The distribution of legal amphetamines as diet drugs and alertness enhancers stopped in 1970, but researchers found a place for them–treating “hyperactivity” in children. “Attention Deficit Hyperactivity Disorder” (ADHD) sufferers are commonly prescribed the same basic compounds that were long ago issued to Hitler’s Ubermensch as they fought their way across the frozen Russian countryside. The omnipresence of high-quality pharmaceutical speed (among young people whose parents can afford health insurance) makes it easily obtainable by college students, with the highest percentage of abuse among fraternity and sorority house residents (according to the previously cited UM study.)

It appears that Americans’ appetite for stimulants is boundless. Aside from the more potent legal and illegal stimulants, the sale of energy drinks is increasing at a rate of nearly 50% per year over the last five years. Gourmet coffee shops serve a more expensive and upscale assortment of caffeine and sugar. Workers in an increasingly tenuous job market are feeling the pressure to perform and the market offers a stimulant for every budget and social class.

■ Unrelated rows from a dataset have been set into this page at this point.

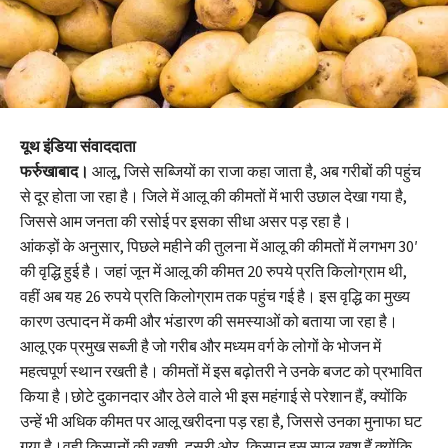
यूथ इंडिया संवाददाता
फर्रुखाबाद।
आलू, जिसे सब्जियों का राजा कहा जाता है, अब गरीबों की पहुंच
से दूर होता जा रहा है। जिले में आलू की कीमतों में भारी उछाल देखा गया है,
जिससे आम जनता की रसोई पर इसका सीधा असर पड़ रहा है।
आंकड़ों के अनुसार, पिछले महीने की तुलना में आलू की कीमतों में लगभग 30′
की वृद्धि हुई है। जहां जून में आलू की कीमत 20 रुपये प्रति किलोग्राम थी,
वहीं अब यह 26 रुपये प्रति किलोग्राम तक पहुंच गई है। इस वृद्धि का मुख्य
कारण उत्पादन में कमी और भंडारण की समस्याओं को बताया जा रहा है।
आलू एक प्रमुख सब्जी है जो गरीब और मध्यम वर्ग के लोगों के भोजन में
महत्वपूर्ण स्थान रखती है। कीमतों में इस बढ़ोतरी ने उनके बजट को प्रभावित
किया है।छोटे दुकानदार और ठेले वाले भी इस महंगाई से परेशान हैं, क्योंकि
उन्हें भी अधिक कीमत पर आलू खरीदना पड़ रहा है, जिससे उनका मुनाफा घट
गया है।वही किसानों की खुशी, दूसरी ओर, किसान इस साल खुश हैं क्योंकि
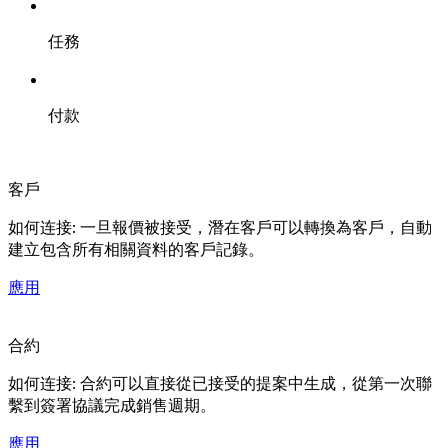
任務
付款
客戶
如何连接: 一旦報價被接受，潛在客戶可以轉換為客戶，自動
建立包含所有相關資料的客戶記錄。
應用
合約
如何连接: 合約可以直接從已接受的提案中生成，從第一次聯
繫到簽署協議完成銷售週期。
應用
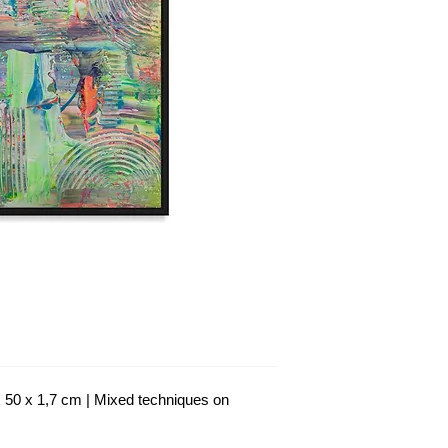
 x 1,7 cm | Mixed techniques on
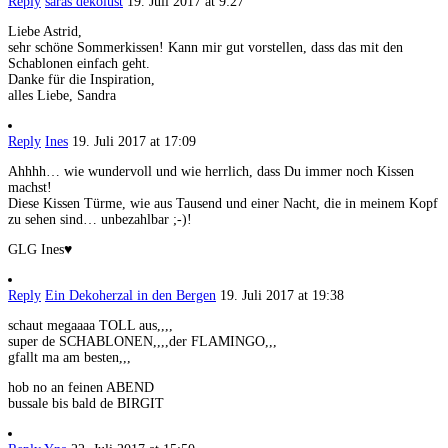
Reply
saras dekolust
19. Juli 2017 at 9:27
Liebe Astrid,
sehr schöne Sommerkissen! Kann mir gut vorstellen, dass das mit den
Schablonen einfach geht.
Danke für die Inspiration,
alles Liebe, Sandra
Reply
Ines
19. Juli 2017 at 17:09
Ahhhh… wie wundervoll und wie herrlich, dass Du immer noch Kissen
machst!
Diese Kissen Türme, wie aus Tausend und einer Nacht, die in meinem Kopf
zu sehen sind… unbezahlbar ;-)!
GLG Ines♥
Reply
Ein Dekoherzal in den Bergen
19. Juli 2017 at 19:38
schaut megaaaa TOLL aus,,,,
super de SCHABLONEN,,,,der FLAMINGO,,,
gfallt ma am besten,,,
hob no an feinen ABEND
bussale bis bald de BIRGIT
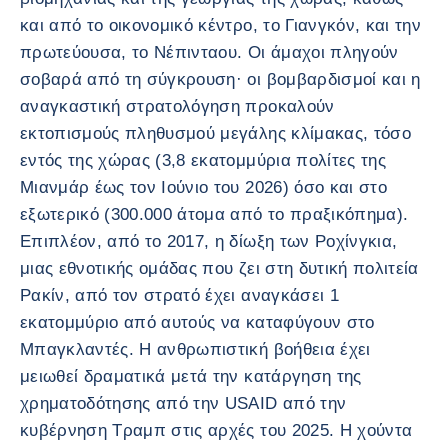
και από το οικονομικό κέντρο, το Γιανγκόν, και την
πρωτεύουσα, το Νέπινταου. Οι άμαχοι πληγούν
σοβαρά από τη σύγκρουση· οι βομβαρδισμοί και η
αναγκαστική στρατολόγηση προκαλούν
εκτοπισμούς πληθυσμού μεγάλης κλίμακας, τόσο
εντός της χώρας (3,8 εκατομμύρια πολίτες της
Μιανμάρ έως τον Ιούνιο του 2026) όσο και στο
εξωτερικό (300.000 άτομα από το πραξικόπημα).
Επιπλέον, από το 2017, η δίωξη των Ροχίνγκια,
μιας εθνοτικής ομάδας που ζει στη δυτική πολιτεία
Ρακίν, από τον στρατό έχει αναγκάσει 1
εκατομμύριο από αυτούς να καταφύγουν στο
Μπαγκλαντές. Η ανθρωπιστική βοήθεια έχει
μειωθεί δραματικά μετά την κατάργηση της
χρηματοδότησης από την USAID από την
κυβέρνηση Τραμπ στις αρχές του 2025. Η χούντα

Near the end of Speed Speed Speedfreak, Mick Farren points out that “Drug panics would appear to be subject to a kind of natural entropy and will fade away of their own accord,” whether or not the War on Drugs continues.

Regardless of the hype, drug abuse is a problem for a small minority of Americans, although as many as 80% of prison inmates are serving time for drug-related charges. With the privatization of the prison industrial complex and the introduction of the profit motive into the process of incarceration, that trend is likely to continue. Jails and rehab programs will remain full because, regardless of the risk of a stiff sentence, the evidence shows that humans occupying all strata of society will continue to have the need for speed.